La production est à l'aune de cette intense réflexion sur le théâtre du monde, si bien romancée par Balzac. Guy Cassiers, à qui l'on doit, au théâtre, un « Triptyque du pouvoir » à Anvers, et, à l'opéra, le Ring de Wagner (monté à Berlin et à la Scala), aborde l'oeuvre avec des images fortes dans un souci de clarté de la dialectique entre mouvement et immobilisme. Entre ce qui ressort du mouvant d'une société qu'agite l'argent et ce qui a trait à la manipulation des uns par les autres. Alternent pour ce faire un immense graphique avec abscisse et ordonnée géantes pour ce qui est des rencontres des deux hommes (le niveau 3), et pour les trois autres niveaux, un système de projections sur des lamelles se mouvant de bas en haut en autant de figures géométriques variables, laissant apparaître des bribes du Palais Garnier, censé représenter le Paris de l'époque balzacienne. Sont ainsi visualisés foyers, grand escalier, plafond de Chagall, et dessous de scène avec leurs cabestans inquiétants. D'immenses portraits peuvent aussi apparaitre sur écran en ouverture de scène. Ce procédé illustratif, outre qu'il est d'un esthétisme certain, métamorphose l'atmosphère en un clin d'oeil au fil des multiples rebondissements du récit. Parfois les personnages semblent glisser, au propre et au figuré, car Cassiers, tout comme Luca Ronconi naguère, use du parquet mobile pour les disperser, comme lors de l'ébauche du bal de l'Opéra. La direction d'acteurs est précise, même si quelque froideur peut çà et là s'emparer des caractères sur le vaste plateau de Garnier qu'aucun élément de décor construit ne limite.

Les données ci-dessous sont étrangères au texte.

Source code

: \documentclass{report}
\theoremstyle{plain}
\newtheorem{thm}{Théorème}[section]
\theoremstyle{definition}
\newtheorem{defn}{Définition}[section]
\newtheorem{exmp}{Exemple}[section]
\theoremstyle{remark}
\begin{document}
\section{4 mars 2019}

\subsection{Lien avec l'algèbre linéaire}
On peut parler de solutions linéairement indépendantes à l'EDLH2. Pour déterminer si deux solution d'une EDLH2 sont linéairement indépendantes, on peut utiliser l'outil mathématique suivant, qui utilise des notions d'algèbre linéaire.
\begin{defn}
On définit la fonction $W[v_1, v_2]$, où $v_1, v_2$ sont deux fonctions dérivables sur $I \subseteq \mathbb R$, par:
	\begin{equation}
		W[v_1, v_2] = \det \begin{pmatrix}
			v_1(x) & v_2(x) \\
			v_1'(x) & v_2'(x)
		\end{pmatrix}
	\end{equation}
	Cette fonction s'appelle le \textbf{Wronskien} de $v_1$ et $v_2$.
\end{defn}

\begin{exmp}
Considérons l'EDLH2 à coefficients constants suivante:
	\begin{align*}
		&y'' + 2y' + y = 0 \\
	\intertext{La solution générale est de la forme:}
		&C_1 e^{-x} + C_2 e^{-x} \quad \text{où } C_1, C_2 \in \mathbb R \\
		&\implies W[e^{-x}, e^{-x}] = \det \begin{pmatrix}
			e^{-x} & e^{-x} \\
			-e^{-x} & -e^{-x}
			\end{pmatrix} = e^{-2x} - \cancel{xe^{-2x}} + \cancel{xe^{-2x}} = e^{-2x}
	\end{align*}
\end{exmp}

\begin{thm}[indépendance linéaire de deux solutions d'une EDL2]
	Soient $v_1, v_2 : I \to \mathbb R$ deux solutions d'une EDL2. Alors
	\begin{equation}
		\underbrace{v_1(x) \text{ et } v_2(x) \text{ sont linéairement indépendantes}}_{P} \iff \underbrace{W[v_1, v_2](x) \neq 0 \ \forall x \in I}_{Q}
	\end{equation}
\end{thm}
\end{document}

Laurent Naouri © Kurt Van Der Elst / OnP Comment mieux servir cette musique qu'en la confiant à celle qui la connait sans doute le mieux : Susanna Mälkki. La cheffe finlandaise, qui avait déjà dirigé la création de Quartett à Milan, nous immerge dans ce monde sonore fascinant avec une maitrise et une conviction étonnantes. L'orchestre de l'Opéra de Paris, confronté à cette création, mais qui a pu bénéficier de la présence - et donc des conseils – du compositeur pendant tout le temps des répétitions, déploie des sonorités enthousiasmantes, quels que soient les registres sollicités. Le plateau vocal ne se voit pas toujours ménagé par Francesconi et certains interprètes doivent se mesurer à un orchestre quelquefois débordant d'énergie. Ainsi du ténor Cyrille Dubois, Lucien de Rubempré, en début de spectacle du moins. Car ce merveilleux artiste qui possède un timbre et une élocution attachants comme une technique irréprochable, se coule vite dans la peau du jeune dandy ambitieux. Et lui apporte une aura de grâce qu'on croyait réservée au répertoire bel cantiste ou au baroque. Son Esther, Julie Fuchs - pour sa première création – dispense un chant dont la pureté égale l'assurance. On sait gré à Francesconi de ne pas avoir nanti son personnage principal féminin d'aigus stratosphériques comme souvent. Le soprano lyrique se teinte d'aigus filés dans le dernier monologue, et cela est bien suffisant. Il fallait l'autorité, la présence et surtout la formidable diction de Laurent Naouri pour incarner le bagnard devenu prêtre et qui finit par se faire nommer chef de la police. Il y a quelque chose de méphistophélique dans l'incarnation de l'individu hors norme, protéiforme, jusque dans l'intonation ou la différence de prononciation, notamment à l'espagnole. Et la puissance vocale est stupéfiante. Les autres rôles sont distribués à des voix qui comptent (Béatrice Uria-Monzon, en Comtesse de Sérsy), ou ont compté (Ildikó Komlósi, en Asie). Si Chiara Skerath, Clotilde, a tendance à quelque stridence, Marc Labonnette, dans le banquier véreux Nucingen, à la limite du grotesque, donne le change. Ovation méritée aux rideaux finaux.